Since I first wrote about Op. 94-389 (in my Advocate This! column for the now-defunct Prairie Law website), I have believed that a well-informed public was the most likely cure for the market and ethical failures we see in the use of contingency fees. Back then, I said:

“Until a legislative or regulatory solution arises, consumers will have to educate themselves and each other to assert their rights. It may only take a few price-oriented or rights-oriented ads for real competition to break out among personal injury lawyers.

“Maybe those TV or Internet ads will finally promise, ‘We get you everything you deserve and take only what we deserve’.”

boy writing This website is my attempt to educate both the public and the bar on the issues presented by the standard contingency fee. It would be great if consumers brought The Injured Consumers’ Bill of Rights for Contingency Fees, which we drafted based on the principles in Op. 94-389, with them when interviewing personal injury lawyers. Even better, of course, would be p/i firms handing out the forms to prospective clients.

And see the legal reform group HALT’s Injured Consumer’s Legal Bill of Rights (HALT, The Legal Reformer, December 1997; no longer available at the HALT website).

In a post advising the p/i bar on how to avoid imposition of rules such as the Common Good Early Settlement proposal, ethicalEsq stated back in 2003:

Because the requirements are almost universally ignored by lawyers and their watchdogs, it’s time to follow Op. 94-389’s recommendation that the profession:

“redouble its efforts to assure that the ethical obligations associated with entering into a contingent fee arrangement are fully understood and observed.”

This means creating CLE seminars, articles and brochures, and imposing some actual attorney discipline.
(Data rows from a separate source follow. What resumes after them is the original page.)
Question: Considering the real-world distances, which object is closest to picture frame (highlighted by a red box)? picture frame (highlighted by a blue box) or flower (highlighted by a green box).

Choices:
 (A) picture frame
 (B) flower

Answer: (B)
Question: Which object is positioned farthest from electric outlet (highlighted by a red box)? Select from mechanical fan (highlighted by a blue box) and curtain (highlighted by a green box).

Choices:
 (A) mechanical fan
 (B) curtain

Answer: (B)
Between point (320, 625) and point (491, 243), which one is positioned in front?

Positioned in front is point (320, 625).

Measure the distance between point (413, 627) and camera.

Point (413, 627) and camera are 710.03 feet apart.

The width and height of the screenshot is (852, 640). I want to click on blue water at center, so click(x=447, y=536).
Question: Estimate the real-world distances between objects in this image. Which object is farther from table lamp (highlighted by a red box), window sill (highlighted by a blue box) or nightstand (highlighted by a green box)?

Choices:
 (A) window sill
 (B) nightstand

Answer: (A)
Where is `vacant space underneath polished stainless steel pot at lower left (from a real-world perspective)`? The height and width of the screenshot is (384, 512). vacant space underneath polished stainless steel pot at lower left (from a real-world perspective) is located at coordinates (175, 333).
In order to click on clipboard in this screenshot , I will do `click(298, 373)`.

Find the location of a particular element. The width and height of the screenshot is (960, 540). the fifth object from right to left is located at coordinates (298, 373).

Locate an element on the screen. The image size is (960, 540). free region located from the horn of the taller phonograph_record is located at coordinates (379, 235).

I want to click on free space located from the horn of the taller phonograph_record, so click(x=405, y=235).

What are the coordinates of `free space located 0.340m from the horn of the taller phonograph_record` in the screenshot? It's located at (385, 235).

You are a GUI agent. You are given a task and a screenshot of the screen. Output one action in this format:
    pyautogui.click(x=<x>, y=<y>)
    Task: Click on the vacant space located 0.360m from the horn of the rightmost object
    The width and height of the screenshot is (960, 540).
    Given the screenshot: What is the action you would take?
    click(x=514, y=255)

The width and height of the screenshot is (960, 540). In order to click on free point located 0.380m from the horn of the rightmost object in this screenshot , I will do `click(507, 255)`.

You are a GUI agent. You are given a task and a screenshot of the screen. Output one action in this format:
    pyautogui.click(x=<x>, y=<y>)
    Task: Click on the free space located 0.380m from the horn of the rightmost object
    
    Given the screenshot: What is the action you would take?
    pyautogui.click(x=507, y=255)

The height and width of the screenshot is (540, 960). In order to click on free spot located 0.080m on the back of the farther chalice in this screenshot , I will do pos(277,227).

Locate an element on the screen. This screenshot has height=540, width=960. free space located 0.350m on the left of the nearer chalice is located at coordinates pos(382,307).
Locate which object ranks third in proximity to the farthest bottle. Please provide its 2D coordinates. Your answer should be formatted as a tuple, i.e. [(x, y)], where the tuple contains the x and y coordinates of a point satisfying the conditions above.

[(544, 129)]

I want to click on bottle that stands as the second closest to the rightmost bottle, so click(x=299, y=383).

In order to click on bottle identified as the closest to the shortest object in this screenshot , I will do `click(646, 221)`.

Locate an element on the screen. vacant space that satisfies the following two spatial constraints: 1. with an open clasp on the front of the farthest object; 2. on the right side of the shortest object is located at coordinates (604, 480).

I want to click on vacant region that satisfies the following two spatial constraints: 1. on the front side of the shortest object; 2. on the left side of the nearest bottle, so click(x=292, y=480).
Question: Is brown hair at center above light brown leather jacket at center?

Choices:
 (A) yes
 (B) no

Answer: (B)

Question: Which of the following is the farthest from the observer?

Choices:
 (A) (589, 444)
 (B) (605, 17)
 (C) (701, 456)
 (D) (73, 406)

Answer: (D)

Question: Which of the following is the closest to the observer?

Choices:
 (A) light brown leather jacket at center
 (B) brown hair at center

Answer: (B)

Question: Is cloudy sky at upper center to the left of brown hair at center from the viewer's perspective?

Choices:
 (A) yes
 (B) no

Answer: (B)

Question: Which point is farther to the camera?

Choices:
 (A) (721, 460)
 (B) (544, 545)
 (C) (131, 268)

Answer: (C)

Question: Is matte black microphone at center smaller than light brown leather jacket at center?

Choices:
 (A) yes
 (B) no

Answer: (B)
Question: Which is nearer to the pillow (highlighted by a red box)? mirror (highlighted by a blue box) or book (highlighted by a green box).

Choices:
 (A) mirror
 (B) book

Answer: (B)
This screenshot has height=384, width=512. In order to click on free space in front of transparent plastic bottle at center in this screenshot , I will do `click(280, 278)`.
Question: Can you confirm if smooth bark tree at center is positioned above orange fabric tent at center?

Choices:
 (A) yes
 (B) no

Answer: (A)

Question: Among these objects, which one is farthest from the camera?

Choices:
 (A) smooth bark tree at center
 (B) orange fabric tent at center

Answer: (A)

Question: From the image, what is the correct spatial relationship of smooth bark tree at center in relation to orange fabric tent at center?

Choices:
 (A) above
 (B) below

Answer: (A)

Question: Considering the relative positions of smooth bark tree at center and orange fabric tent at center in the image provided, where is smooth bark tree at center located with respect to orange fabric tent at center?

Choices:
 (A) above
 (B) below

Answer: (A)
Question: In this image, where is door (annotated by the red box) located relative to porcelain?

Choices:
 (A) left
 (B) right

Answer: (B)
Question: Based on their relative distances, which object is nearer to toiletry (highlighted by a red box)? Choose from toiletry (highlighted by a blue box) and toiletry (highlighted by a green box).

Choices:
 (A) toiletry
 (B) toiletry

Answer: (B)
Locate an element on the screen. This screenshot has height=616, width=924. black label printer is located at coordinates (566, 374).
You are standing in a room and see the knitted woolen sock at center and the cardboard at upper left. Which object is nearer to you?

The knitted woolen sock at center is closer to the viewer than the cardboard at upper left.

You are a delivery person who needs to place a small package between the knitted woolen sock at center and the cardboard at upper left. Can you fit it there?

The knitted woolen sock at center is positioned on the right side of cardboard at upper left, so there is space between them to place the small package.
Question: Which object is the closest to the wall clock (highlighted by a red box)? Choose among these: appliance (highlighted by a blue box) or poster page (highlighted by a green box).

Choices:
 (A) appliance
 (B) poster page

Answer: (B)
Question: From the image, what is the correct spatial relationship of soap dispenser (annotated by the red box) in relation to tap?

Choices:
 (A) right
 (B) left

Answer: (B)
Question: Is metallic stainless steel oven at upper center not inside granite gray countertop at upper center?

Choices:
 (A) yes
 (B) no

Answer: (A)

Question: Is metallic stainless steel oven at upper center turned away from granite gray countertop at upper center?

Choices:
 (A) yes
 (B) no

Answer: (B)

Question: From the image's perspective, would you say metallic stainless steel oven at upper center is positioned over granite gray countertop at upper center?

Also, it should mean going to the public to let consumers know their rights, because that knowledge will allow clients to protect themselves and spur fee competition among p/i lawyers. To show good faith and effort, mandatory statements of client rights should be promulgated, to ensure that each prospective client has enough information to make a smart choice in bargaining for a fair contingency fee or another arrangement, such as paying by the hour.

The Inquirers who had prompted the issuance of Op. 94-389 made a large tactical error, I believe, after they failed to get an Opinion that would bar the use of contingency agreements in several situations. Like the p/i bar, which ignored the Opinion rather than face the implementation of the required clients safeguards, the Inquirers ignored the Opinion in order to continue their own battles. Had they taken up the Opinion’s challenge to inform the profession and the the public of the requirement to fully inform each client and to evaluate the circumstances of each case, before entering into a fee agreement, it is very likely that far fewer of the kinds of agreements that they dislike would ever be desired by clients. And, the terms of any such arrangements would have been far more favorable to the client. In addition, a better-informed public would have been able, in general, to both better protect themselves in individual cases and to better spur price and quality competition among p/i lawyers.

When lawyers worry about the image of the Bar or the profession, I hope they remember that the public is very likely to react positively to true educational programs (not PR hype telling them how wonderful lawyers are) — information that proves we put the client’s interests first — even when our financial interests are involved.